Hochtief gelingt Rückkehr in die schwarzen Zahlen
Essen (dapd). Deutschlands größer Baukonzern Hochtief macht wieder Gewinn. Nachdem Fehlkalkulationen im Australien-Geschäft und Probleme bei der Elbphilharmonie in Hamburg zuletzt die Bilanz verdorben hatten, erwirtschaftete der Konzern zwischen Juli und September einen Nettogewinn von 141 Millionen Euro. Damit machte Hochtief die Verluste der ersten sechs Monate mehr als wett, wie das Unternehmen am Mittwoch mitteilte. „Hochtief ist wieder auf profitablem Wachstumskurs“, sagte Konzernchef Frank Stieler bei der Präsentation der Quartalszahlen.
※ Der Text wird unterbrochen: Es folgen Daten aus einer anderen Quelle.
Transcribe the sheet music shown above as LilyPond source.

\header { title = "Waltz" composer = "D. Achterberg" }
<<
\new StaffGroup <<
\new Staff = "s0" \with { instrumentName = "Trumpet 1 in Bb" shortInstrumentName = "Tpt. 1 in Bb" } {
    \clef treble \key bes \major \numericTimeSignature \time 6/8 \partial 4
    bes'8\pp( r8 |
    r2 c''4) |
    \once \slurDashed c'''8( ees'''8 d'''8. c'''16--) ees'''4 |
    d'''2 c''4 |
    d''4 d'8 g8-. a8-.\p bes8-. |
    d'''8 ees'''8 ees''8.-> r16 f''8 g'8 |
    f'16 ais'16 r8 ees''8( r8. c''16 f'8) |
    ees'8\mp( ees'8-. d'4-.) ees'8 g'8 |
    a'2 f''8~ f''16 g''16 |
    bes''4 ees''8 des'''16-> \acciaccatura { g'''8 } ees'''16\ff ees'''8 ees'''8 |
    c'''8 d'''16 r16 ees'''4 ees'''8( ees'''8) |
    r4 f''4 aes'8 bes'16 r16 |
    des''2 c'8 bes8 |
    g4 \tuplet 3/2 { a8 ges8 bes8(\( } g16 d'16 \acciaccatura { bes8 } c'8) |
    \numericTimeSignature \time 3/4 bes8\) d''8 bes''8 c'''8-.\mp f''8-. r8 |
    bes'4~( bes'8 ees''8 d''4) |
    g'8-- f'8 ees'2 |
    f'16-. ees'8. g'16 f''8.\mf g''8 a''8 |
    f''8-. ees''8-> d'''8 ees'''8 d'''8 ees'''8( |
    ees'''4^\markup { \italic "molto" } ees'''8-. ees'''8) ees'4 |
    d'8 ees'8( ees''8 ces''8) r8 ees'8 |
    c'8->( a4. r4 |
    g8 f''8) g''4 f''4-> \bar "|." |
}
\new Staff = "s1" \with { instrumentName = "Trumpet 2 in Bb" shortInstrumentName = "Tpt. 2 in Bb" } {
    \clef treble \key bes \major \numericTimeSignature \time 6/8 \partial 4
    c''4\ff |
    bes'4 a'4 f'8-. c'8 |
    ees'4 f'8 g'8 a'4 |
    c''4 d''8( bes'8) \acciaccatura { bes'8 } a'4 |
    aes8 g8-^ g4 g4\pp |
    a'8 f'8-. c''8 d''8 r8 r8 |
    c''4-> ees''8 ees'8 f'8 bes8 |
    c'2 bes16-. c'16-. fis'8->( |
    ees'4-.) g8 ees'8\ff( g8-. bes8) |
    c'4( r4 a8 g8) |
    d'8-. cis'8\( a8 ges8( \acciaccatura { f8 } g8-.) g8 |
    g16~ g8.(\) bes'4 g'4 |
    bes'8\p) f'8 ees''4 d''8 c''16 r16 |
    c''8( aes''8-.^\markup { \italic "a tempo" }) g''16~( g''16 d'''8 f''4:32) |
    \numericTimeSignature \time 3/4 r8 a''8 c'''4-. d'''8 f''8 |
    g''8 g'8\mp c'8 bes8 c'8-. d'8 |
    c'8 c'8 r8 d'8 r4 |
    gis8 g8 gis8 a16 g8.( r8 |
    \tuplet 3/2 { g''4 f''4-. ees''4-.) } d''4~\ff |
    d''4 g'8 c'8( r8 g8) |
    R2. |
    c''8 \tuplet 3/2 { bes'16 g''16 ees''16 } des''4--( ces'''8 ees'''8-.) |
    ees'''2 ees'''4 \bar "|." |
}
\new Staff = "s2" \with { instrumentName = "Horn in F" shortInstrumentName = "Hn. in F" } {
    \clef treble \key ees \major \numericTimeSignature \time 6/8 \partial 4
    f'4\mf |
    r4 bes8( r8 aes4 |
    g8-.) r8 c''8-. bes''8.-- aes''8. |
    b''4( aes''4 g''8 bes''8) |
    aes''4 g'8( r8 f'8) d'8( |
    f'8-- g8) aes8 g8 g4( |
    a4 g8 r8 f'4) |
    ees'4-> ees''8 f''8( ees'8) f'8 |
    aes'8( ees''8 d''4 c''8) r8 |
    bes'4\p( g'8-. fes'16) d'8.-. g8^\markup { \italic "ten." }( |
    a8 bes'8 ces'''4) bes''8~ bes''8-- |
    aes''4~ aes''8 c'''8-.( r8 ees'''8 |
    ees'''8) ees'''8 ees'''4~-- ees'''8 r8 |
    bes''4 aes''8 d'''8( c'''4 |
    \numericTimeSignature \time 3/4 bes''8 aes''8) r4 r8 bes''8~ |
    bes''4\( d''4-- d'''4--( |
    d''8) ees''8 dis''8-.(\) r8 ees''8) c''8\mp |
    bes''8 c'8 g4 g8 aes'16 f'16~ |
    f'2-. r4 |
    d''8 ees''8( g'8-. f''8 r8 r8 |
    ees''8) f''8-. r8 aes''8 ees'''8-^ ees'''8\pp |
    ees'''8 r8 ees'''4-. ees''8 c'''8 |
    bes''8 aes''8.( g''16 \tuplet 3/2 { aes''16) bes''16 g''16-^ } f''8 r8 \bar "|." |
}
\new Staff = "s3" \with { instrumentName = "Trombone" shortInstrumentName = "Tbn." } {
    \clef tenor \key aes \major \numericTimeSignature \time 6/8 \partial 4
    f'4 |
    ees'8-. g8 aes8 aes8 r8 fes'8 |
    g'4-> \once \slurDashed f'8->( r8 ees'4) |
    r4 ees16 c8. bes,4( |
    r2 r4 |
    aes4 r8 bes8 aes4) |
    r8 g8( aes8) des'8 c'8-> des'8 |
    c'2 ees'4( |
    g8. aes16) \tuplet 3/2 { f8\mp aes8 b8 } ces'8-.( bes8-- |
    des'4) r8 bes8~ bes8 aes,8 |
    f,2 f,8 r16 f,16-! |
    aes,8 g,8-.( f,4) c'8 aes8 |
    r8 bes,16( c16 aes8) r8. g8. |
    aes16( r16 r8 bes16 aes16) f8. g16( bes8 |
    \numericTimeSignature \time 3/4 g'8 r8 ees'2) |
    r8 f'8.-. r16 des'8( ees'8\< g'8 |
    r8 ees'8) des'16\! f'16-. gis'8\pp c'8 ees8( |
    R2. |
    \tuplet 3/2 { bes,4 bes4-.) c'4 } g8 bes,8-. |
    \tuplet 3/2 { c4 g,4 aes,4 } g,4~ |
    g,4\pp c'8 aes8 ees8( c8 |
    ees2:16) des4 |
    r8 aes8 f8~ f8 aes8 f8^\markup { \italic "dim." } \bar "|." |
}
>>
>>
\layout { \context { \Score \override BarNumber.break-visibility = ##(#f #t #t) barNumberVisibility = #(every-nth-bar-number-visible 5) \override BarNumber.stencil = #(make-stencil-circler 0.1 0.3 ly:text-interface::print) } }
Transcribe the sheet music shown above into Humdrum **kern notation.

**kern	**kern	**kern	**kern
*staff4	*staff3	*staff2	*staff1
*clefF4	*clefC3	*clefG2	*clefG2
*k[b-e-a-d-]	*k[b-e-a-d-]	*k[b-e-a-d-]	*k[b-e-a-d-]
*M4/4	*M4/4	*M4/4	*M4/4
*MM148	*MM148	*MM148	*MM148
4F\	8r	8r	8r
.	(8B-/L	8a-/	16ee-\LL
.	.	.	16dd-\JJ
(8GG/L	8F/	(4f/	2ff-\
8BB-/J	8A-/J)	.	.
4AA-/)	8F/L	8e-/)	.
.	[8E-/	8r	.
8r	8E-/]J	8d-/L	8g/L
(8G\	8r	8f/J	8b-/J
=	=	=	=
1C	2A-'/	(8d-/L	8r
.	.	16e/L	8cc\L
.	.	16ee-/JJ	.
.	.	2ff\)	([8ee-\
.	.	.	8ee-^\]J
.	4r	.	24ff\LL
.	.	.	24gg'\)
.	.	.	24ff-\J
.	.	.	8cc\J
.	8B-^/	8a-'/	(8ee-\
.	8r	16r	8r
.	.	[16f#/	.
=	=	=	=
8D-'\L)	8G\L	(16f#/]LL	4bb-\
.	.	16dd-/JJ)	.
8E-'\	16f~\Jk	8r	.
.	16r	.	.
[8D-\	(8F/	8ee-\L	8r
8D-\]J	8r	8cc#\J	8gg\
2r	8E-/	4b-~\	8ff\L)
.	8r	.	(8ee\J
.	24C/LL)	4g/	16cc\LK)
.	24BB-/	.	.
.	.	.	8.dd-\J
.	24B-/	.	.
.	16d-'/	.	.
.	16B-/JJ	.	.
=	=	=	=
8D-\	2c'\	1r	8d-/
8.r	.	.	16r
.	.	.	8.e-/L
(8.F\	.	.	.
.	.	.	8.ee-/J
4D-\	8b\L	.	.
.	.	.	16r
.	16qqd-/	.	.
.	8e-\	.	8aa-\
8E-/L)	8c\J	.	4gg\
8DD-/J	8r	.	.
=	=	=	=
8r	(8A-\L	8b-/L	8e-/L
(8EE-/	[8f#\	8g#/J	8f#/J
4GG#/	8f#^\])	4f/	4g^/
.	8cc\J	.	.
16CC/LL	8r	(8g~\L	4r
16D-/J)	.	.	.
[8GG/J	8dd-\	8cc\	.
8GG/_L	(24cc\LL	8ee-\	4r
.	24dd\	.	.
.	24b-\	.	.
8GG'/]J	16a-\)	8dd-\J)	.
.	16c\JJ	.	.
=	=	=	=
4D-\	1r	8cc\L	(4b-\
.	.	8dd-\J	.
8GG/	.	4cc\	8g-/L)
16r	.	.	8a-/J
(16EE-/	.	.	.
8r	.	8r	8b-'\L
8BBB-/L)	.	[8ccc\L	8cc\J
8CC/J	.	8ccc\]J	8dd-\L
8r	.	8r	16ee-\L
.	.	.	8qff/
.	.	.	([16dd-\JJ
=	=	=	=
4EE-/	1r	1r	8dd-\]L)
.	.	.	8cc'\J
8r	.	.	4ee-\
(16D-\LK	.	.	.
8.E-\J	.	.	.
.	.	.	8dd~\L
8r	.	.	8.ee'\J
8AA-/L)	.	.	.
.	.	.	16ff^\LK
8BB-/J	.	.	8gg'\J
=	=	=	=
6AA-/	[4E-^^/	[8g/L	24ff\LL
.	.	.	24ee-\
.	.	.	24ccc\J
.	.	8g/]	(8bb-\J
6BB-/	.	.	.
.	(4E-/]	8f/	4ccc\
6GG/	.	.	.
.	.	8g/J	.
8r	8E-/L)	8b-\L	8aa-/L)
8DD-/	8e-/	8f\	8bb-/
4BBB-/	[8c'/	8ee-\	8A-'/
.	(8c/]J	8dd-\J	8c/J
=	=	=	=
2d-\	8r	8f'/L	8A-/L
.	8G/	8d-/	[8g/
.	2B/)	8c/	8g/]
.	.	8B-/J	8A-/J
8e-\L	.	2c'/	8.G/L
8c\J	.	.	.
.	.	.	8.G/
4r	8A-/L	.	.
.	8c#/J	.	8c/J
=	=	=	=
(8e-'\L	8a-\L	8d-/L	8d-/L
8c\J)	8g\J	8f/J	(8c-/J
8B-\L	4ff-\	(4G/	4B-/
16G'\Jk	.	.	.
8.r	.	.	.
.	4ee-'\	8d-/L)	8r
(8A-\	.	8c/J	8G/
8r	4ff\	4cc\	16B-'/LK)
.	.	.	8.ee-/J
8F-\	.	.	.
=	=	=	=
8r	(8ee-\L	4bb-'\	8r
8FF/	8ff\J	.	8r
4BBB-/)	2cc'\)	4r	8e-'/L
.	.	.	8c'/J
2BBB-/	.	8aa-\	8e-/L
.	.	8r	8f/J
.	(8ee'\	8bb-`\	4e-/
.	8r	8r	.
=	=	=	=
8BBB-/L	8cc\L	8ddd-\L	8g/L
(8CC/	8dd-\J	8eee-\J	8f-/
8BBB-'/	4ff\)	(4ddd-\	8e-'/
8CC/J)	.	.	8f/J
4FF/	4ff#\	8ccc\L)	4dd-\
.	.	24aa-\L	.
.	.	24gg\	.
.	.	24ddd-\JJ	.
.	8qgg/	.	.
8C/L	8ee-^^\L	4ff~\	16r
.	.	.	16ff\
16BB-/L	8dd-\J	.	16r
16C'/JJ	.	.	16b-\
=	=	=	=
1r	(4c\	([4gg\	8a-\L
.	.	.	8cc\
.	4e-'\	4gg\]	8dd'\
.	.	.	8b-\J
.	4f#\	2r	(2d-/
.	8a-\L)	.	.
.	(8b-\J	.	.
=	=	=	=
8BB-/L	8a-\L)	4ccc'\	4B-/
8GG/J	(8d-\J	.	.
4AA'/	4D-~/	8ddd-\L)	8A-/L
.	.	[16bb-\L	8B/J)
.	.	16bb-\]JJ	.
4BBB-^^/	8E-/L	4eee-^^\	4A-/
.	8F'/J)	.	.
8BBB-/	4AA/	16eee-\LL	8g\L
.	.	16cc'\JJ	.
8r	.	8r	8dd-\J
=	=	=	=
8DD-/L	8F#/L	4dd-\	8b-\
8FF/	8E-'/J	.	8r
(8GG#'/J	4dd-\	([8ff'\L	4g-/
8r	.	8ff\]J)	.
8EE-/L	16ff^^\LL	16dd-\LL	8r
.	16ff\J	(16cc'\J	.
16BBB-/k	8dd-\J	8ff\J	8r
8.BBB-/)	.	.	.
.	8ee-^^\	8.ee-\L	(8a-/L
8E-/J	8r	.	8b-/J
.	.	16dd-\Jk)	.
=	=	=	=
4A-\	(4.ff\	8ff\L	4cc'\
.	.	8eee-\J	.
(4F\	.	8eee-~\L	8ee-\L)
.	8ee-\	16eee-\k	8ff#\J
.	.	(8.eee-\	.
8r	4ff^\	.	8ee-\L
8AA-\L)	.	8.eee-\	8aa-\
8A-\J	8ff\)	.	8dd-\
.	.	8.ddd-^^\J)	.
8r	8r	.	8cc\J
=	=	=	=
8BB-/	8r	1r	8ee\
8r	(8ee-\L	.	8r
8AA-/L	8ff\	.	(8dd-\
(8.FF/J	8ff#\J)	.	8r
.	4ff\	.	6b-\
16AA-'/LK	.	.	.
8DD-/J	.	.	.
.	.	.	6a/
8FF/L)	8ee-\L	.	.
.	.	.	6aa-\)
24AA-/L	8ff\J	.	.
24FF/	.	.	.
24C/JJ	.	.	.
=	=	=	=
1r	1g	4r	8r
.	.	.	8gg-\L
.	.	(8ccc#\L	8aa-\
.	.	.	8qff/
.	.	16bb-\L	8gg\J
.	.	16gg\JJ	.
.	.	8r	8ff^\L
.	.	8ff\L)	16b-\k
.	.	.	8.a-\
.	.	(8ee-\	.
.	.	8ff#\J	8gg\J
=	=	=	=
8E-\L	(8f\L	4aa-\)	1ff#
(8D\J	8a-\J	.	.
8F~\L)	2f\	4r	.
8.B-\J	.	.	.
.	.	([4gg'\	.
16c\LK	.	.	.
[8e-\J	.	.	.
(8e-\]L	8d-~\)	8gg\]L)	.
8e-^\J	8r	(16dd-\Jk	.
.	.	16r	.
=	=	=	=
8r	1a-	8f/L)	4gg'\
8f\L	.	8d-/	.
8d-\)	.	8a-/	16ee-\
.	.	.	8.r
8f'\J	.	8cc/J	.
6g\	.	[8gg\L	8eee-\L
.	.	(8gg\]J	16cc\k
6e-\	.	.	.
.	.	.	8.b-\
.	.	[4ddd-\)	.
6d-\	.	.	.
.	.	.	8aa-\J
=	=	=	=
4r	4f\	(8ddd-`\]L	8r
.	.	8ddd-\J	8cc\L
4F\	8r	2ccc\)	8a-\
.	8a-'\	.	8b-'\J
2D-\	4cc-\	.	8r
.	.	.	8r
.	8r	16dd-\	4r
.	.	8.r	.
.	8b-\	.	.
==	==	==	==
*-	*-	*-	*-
In einem Brief an die Aktionäre betonte der Manager, der Konzern habe „entscheidende Fortschritte“ bei der Abwicklung seiner großen Verlustprojekte in Brisbane und Melbourne gemacht. Außerdem profitierte Hochtief von Einnahmen aus dem Verkauf einer Autobahnkonzession in Chile und eines Müllentsorgungsunternehmens in Australien. Eine Einigung über die Kostenrisiken des Prestigeprojekt Elbphilharmonie steht allerdings noch aus. Die Verhandlungen mit der Stadt Hamburg dauerten an, berichtete Stieler. Bereits im zweiten Quartal hatte der Konzern für das Projekt Rückstellungen in zweistelliger Millionenhöhe gebildet. Ergebnisprognose für Gesamtjahr bestätigt In den ersten neun Monaten erzielte das mehrheitlich vom spanischen Baukonzern ACS kontrollierte Unternehmen unter dem Strich einen Gewinn von 92 Millionen Euro, nach einem Verlust von 57 Millionen Euro im Vorjahreszeitraum. Der Auftragseingang lag mit 22,3 Milliarden Euro um 38 Prozent über Vorjahresniveau. Auch bereinigt um Währungseffekte lag das Plus noch bei 27 Prozent. Der Auftragsbestand erreichte 50,4 Milliarden Euro, ein Plus von 13,1 Prozent. Die Umsatzerlöse stiegen um 17,5 Prozent auf 18,5 Milliarden Euro. Für das Gesamtjahr bekräftigte Hochtief seine Ergebnisprognose. Danach erwartet der Konzern ein Vorsteuerergebnis leicht unter 550 Millionen Euro und einen Konzerngewinn knapp unter 180 Millionen Euro. An der Börse sorgten die Zahlen für einen Höhenflug der im MDAX notierten Hochtief-Aktie. Zeitweise stieg ihr Wert um mehr als acht Prozent. Auch am Nachmittag lag sie noch knapp fünf Prozent im Plus. dapd (Wirtschaft/Wirtschaft)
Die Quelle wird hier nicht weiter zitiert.